Reuters photo
By
Rupen Savoulian
In late July 2018, the Israeli parliament – the Knesset – passed a contentious nation-state law that explicitly defines Israel as an exclusively Jewish state. This law was passed narrowly after a heated debate. The Israeli Prime Minister, Benjamin Netanyahu, along with his ultra-right wing Likud coalition government, has been pushing for the approval of such a law for a long time.
This nation-state law basically entrenches Jewish ethnic supremacy as the main legal foundation of the Israeli state. It is an open declaration of apartheid, making the Arab minority in Israel second-class citizens. You may read the full text of the nation-state law here.
For instance, the law states that national self-determination in the state of Israel is exclusive to the Jewish people. The Arabic language is demoted from the status of an official state language, and supports the exclusion of Arabs from the building of Jewish communities and state institutions.

▶ _Dataset entries_:
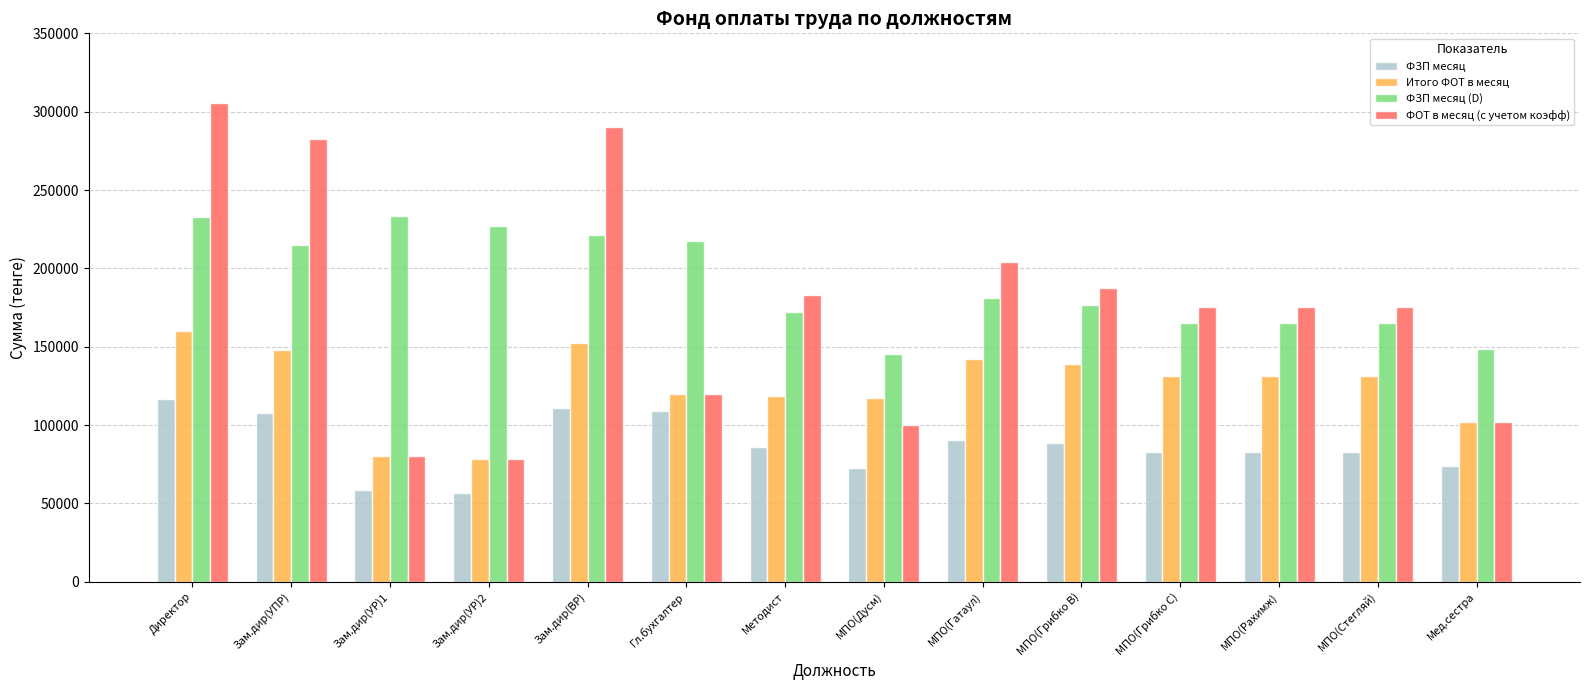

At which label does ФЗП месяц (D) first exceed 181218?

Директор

--

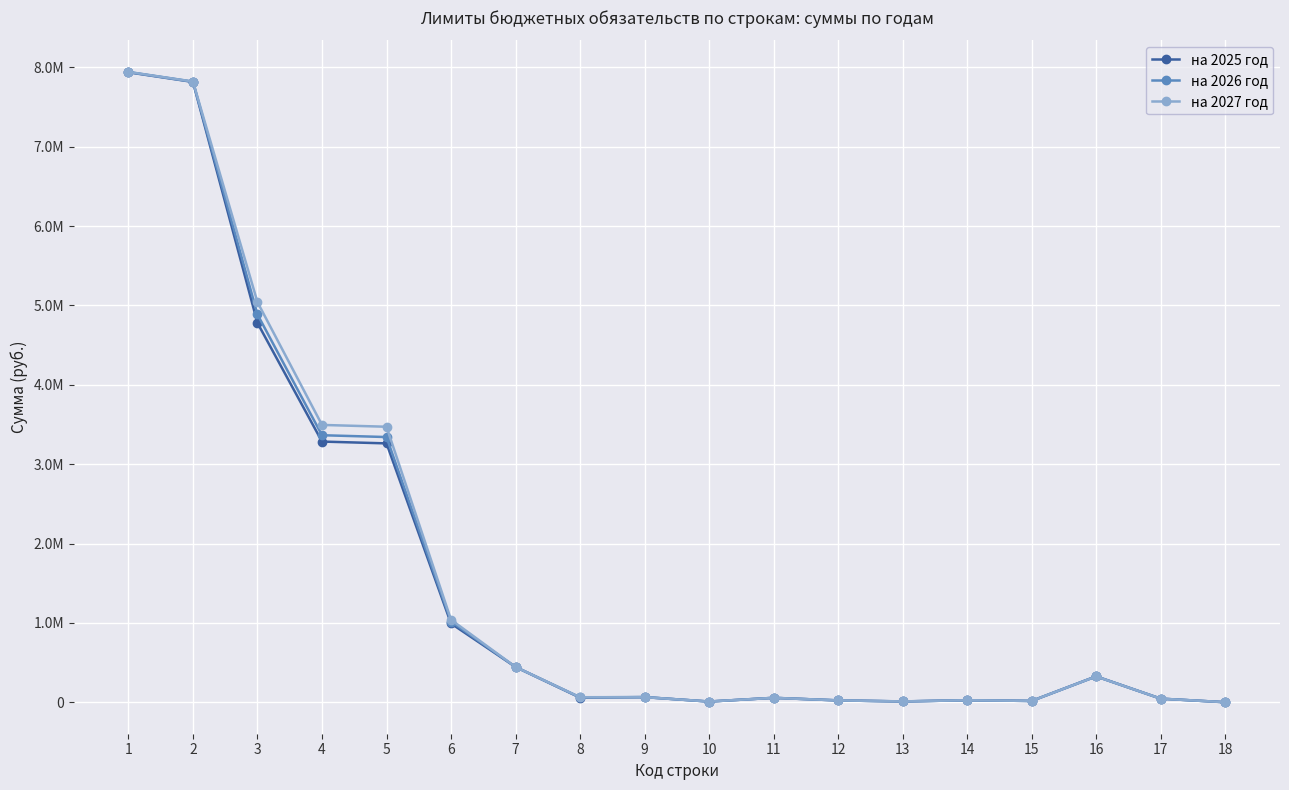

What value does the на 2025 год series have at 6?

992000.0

▶ _Set of tasks_:
1/ Reproduce the passage of the article on Israel's nation-state law from "This nation-state law" up to and including "nation-state law here.".
2/ Answer these questions using the article on Israel's nation-state law:
(a) When did the Knesset pass the nation-state law?
(b) What is the name of the coalition government the article associates with Benjamin Netanyahu?
(c) According to the article, what happens to the status of the Arabic language under the law?
3/ Resume the article on Israel's nation-state law, starting after its final sentence.

▶ _Responses in order_:
1/
This nation-state law basically entrenches Jewish ethnic supremacy as the main legal foundation of the Israeli state. It is an open declaration of apartheid, making the Arab minority in Israel second-class citizens. You may read the full text of the nation-state law here.

2/
(a) In late July 2018.
(b) The Likud coalition government.
(c) It is demoted from the status of an official state language.

3/
The Arab minority citizens inside Israel, the descendants of those who were left within the borders of Israel proper at the conclusion of the 1948 war and Nakba, are never mentioned in this law. Arab lawmakers in the Knesset loudly protested the passage of this law, and one was forcibly ejected from the parliament. The main head of the Joint List Alliance, the combination of Arab political parties in the parliament, denounced this law as the death of democracy. It is arguable whether Israel ever was a democracy, and we shall return to this point later.
Stating the obvious
This law, a frequent hobby horse of the Zionist right-wing parties, was hailed by PM Netanyahu as a historic milestone in Israel’s history. There is some merit in this description, because the passage of this law undermines the claim, frequently made by Israeli government figures and its Zionist supporters, that Israel is a democratic state that welcomes all its citizens regardless of ethnic background.
However, Professor Waxman from Northeastern University, states in an article that this law is merely stating the obvious – Israeli lawmakers have passed a series of laws establishing and entrenching Jewish ethno-supremacy in all areas of economic, political and social life in Israel.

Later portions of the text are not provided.